While my secret yearning to stick my head in-between the covers of the brilliance that is Elizabethan literature was done on the sly and then before I knew it-stopped happening altogether. Selling myself short I became the boy with the forked tongue and was well on my way to reaching that ever-elusive and intoxicating dream-the status of "Cool".

A debaser of epic proportions what began as a survival mechanism for the cruelty of youth had slowly seeped its toxic venom into the husk I had farmed after finding the pain-killer, the silence of the serene-Narcotics. Like peaches and cream I was with my poison-basing the very fabric of my existence around something as fickle as a fleeting chemical reaction that comes at a price nonetheless!

By the time my pot-addled and insecure psyche reached the prestigious halls of higher learning I had no clue who I was anymore-at least I wasn't aware I was lost until a serious reality check came my way thanks to Karma forcing me a loving spoonful of divine retribution, both n Gr.8 and Gr.12 I was caught in possession of narcotics and thankfully was not expelled, on the condition that I subject myself to treatment.

Rehab, not in the Amy Winehouse sense of the word either, god knows that skank needs to check herself before she wrecks herself.

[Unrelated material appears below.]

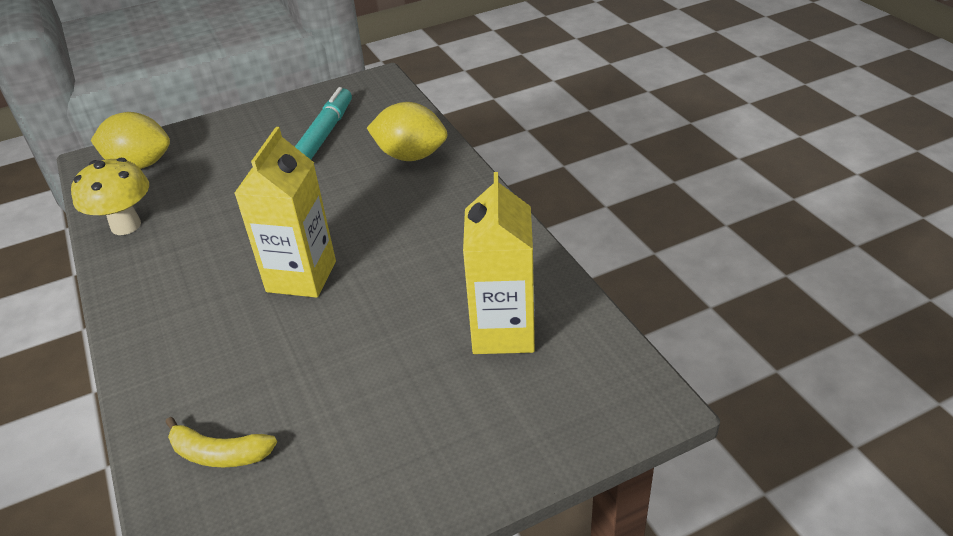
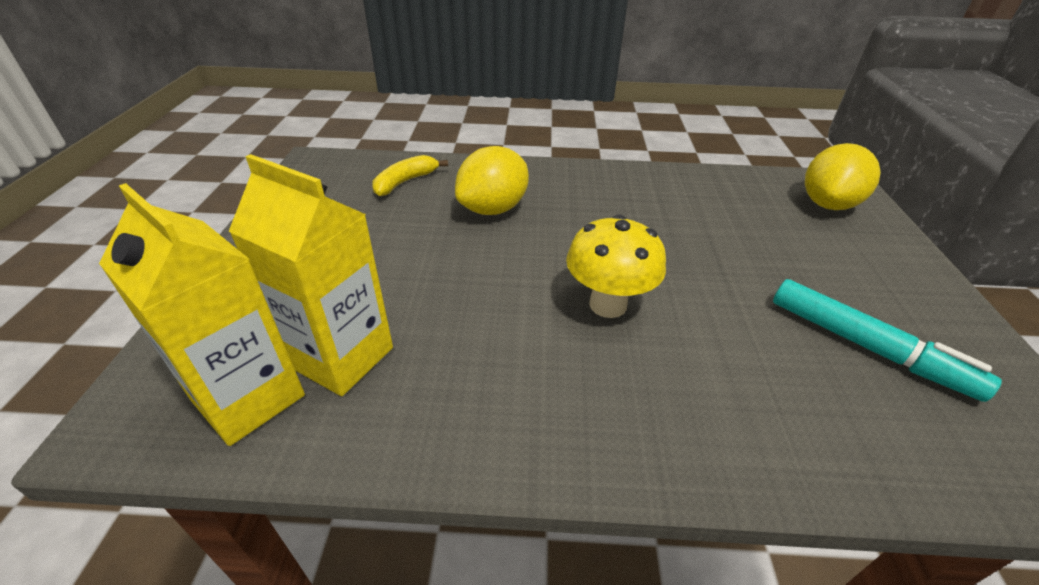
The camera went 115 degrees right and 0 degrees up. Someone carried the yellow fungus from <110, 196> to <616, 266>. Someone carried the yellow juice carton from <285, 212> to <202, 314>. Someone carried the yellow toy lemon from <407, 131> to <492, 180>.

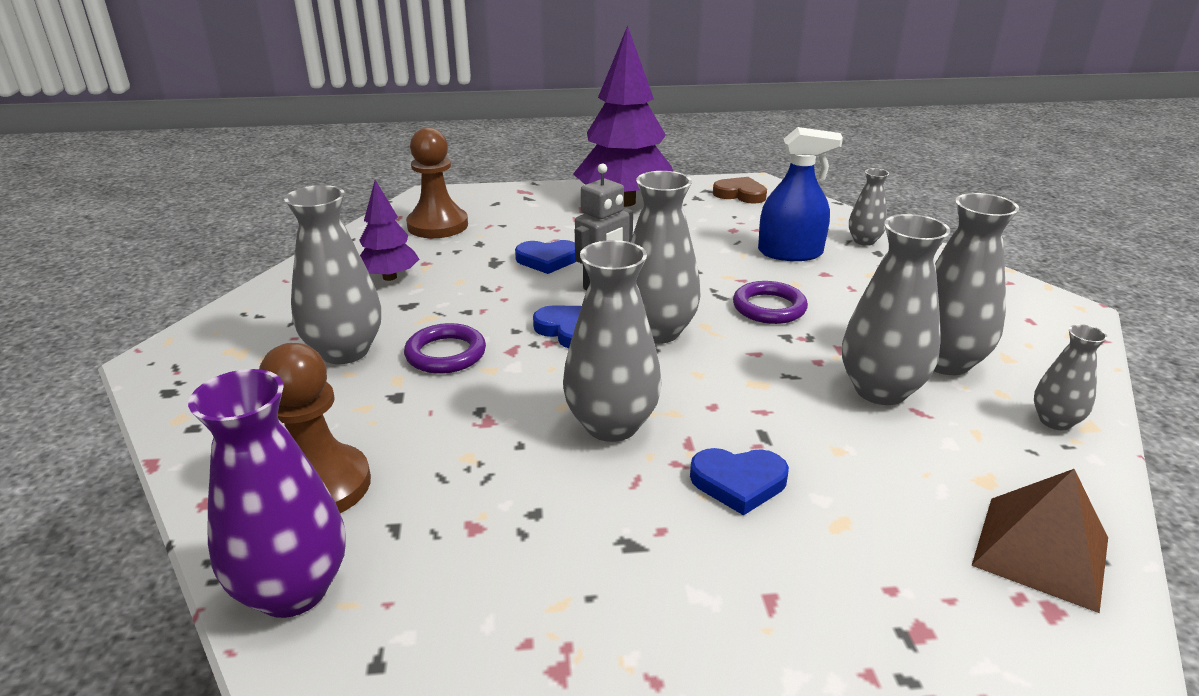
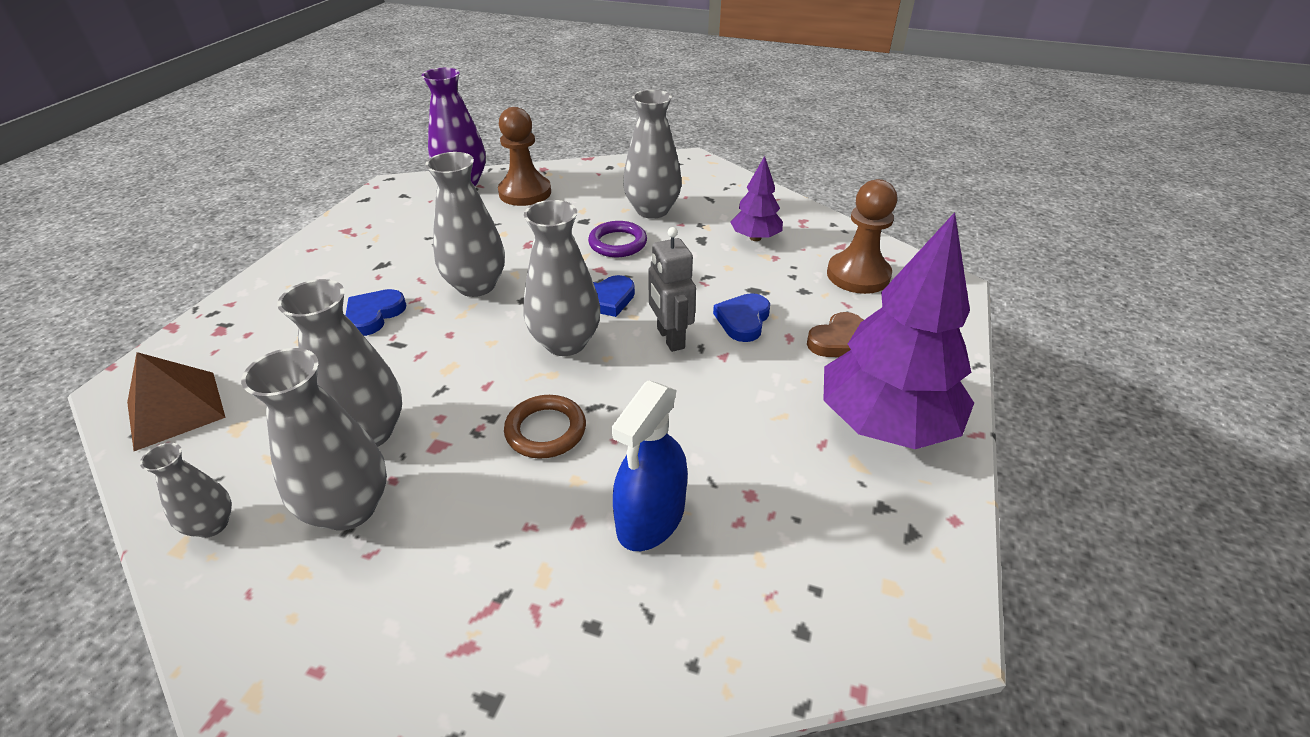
The camera went 115 degrees right and 10 degrees up. Someone took away the gray tall vase at <869, 207>. Someone carried the russet heart shape from <740, 190> to <835, 334>. Someone repainted the purple hoop at <770, 302>, which became the russet hoop at <545, 427>.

That aside it was nothing like the movies, other than the all too familiar monotone response "Hi my name is Carl and I'm an addict.". Instead they forced you to reconnect with society after surfing inner-space for so long and when you and your space-capsule crash the wreckage can be enough to make you suck face with a shotgun. Loved ones cast aside by your selfishness and being challenged for the callous acts which brought you to be in that comfortable psychiatric hospital in the first place.

I'm not saying I threw my dope into the sky and leapt for joy-quite the contrary. I struggled for months, neigh years to find myself again. To realize that I am an idealist who won't heed the heckling of neigh-sayers who claim that people can't change-I did. Perhaps change is the wrong way to put it but I reverted to my sensitive, sincere and sane self due to the fact that I was forced to confront the monkey on my back before I had even reached legal drinking age.

I must profess what saddens me is that my tale is bordering on clich because so many suburbanites who, too have the emotional stability of 4 y ear-olds are falling victim to the notion that the world is a cold-hard place where human decency and moral fibre are long gone.

Fuck that!!!

If more people who hardened themselves in order to escape pain could remember the simple joys of stupid things like making a baby laugh or giving a vagrant the spare change or perhaps, dare I say it a few words of conversation before you run back to your life in the lap of luxury-they will be intoxicated by the awe-inspiring beauty that washes over them as they bask in their selflessness.

WITHOUT TELLING THE WORLD ABOUT IT FOR A DEEP SEEDED NEED TO JERK YOUR EGOMANIA OFF WHILST SOMEONE CRADLES YOUR BALLS!

I have done crack, smack, L.S.D and Ecstasy but none can compare to the elation felt when giving of myself freely for no greater reward than a thankful smile-even if it is toothless because in her wayward youth this Homeless person thought a passion gap would help her towards success.

Be warned that if you continue to live a selfish life that before you know it you could be sharing a cardboard-box getting a taste of paradise with the passion of Miriam the MadMadam keeping you warm because you lost all hope in your fellow man.

Just thought I would veer away from journalism and share something that wasn't planned or researched just lived-thou roughly but not to the point of no return-at least not anymore.

Thank you for reading and not shoving me in a padded-cell just yet-keep fighting the forgotten fight of philanthropy you still get to piss people off. Be a mirror for every Christian, Jew, Muslim, Buddhist, Krishna.....etc. that merely preaches unconditional love without practising it.